Expert Commissioner for the Constitutional Council
- In office 25 January 2023 – 7 November 2023

Personal details
- Born: 15 September 1977 (age 48) San Felipe, Chile
- Party: Democratic Revolution; Frente Amplio;
- Spouse: Viviane Lennon
- Alma mater: Diego Portales University (LL.B); Columbia University (LL.M); York University (PhD);
- Occupation: Academic
- Profession: Lawyer

= Domingo Lovera =

Chilean lawyer, academic and politician

Domingo Lovera Parmo (born 15 September 1977) is a Chilean lawyer, academic and politician, member of Revolución Democrática.

He was a member of the Expert Commission created to draft a preliminary constitutional text during the 2023 Chilean constitutional process.

==Biography==
He was born in San Felipe in 1977, the son of Ana María Parmo Sainz. He is married to Viviane Lennon González.

He studied law at Diego Portales University, graduating in 2003. His academic career began there, first as teaching assistant in Administrative Law under professor Domingo Hernández (1998), then at the Human Rights Center (2002), where he worked on the Disability Rights Program with María Soledad Cisternas, and later directed the Human Rights Clinic with Felipe González.

He was also assistant professor in the Department of Legal Theory under Agustín Squella and in Constitutional Law, where he later became full professor.

From 2006 to 2007, he completed an LL.M. at Columbia University, United States, as a Human Rights Fellow, where he was awarded the distinction of Harlan Fiske Stone Scholar. In 2016, he obtained a PhD in Law from York University in Canada.

==Professional career==
Lovera has taught at Diego Portales University since 2002, serving as co-director of the Public Law Program since 2019. From 2008 to 2016 he was professor at the School of Industrial Engineering of the University of Chile, and, from 2009 to 2010, he also taught at the Adolfo Ibáñez University Law School.

He has published books and academic articles on constitutional law and human rights.
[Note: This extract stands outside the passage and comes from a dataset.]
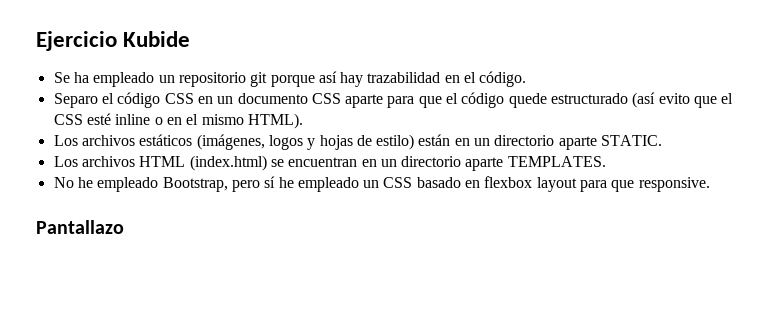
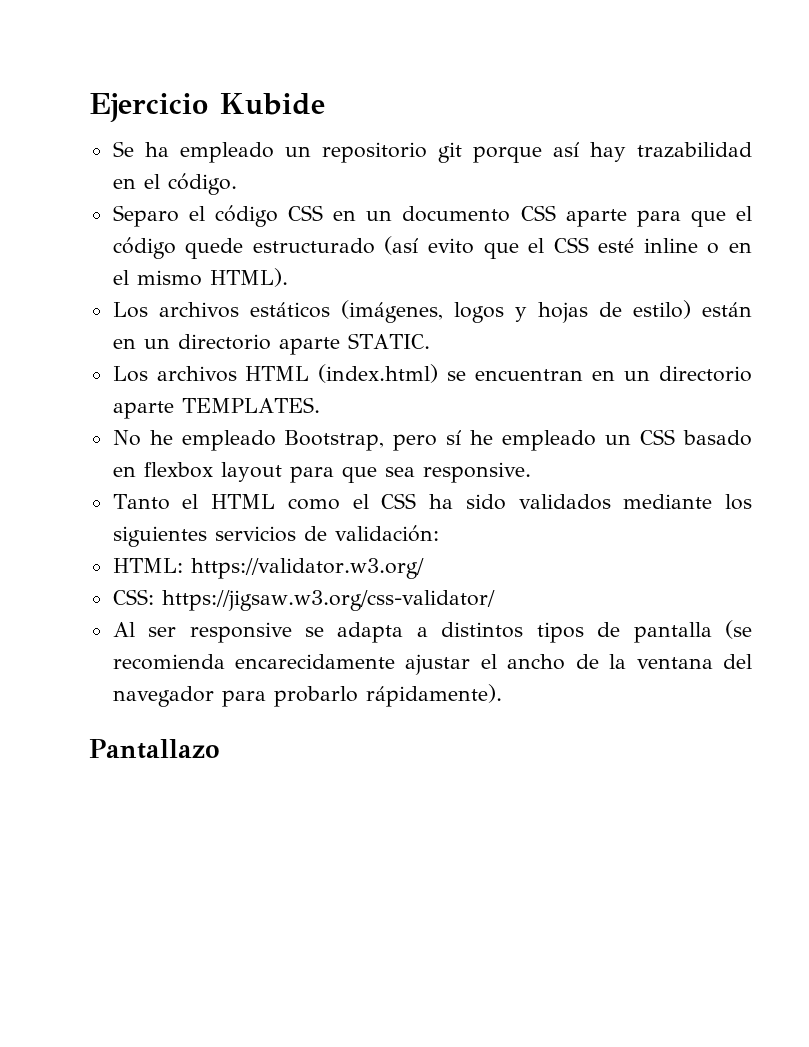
(635, 186) none -> [384,467,415,477] sea
(710, 184) none -> [112,493,752,510] [112,525,439,547] [112,558,424,579] [112,589,495,611] [112,620,752,643] [112,654,753,675] [112,684,502,707] // Tanto el HTML como el CSS ha sido validados mediante los siguientes servicios de validación: // HTML: https://validator.w3.org/ // CSS: https://jigsaw.w3.org/css-validator/ // Al ser responsive se adapta a distintos tipos de pantalla (se recomienda encarecidamente ajustar el ancho de la ventana del navegador para probarlo rápidamente).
===Constitutional process===
A member of Revolución Democrática, Lovera was appointed in January 2023 by the Chamber of Deputies of Chile as member of the Expert Commission, established by Law No. 21.533. Within the commission, he joined the Subcommission on Jurisdictional Function and Autonomous Bodies.

Later he was part of the Mixed Commission tasked with resolving disputed provisions of the draft Constitution. In December 2023, he criticized the final proposal as reinforcing the neoliberal model of 1980.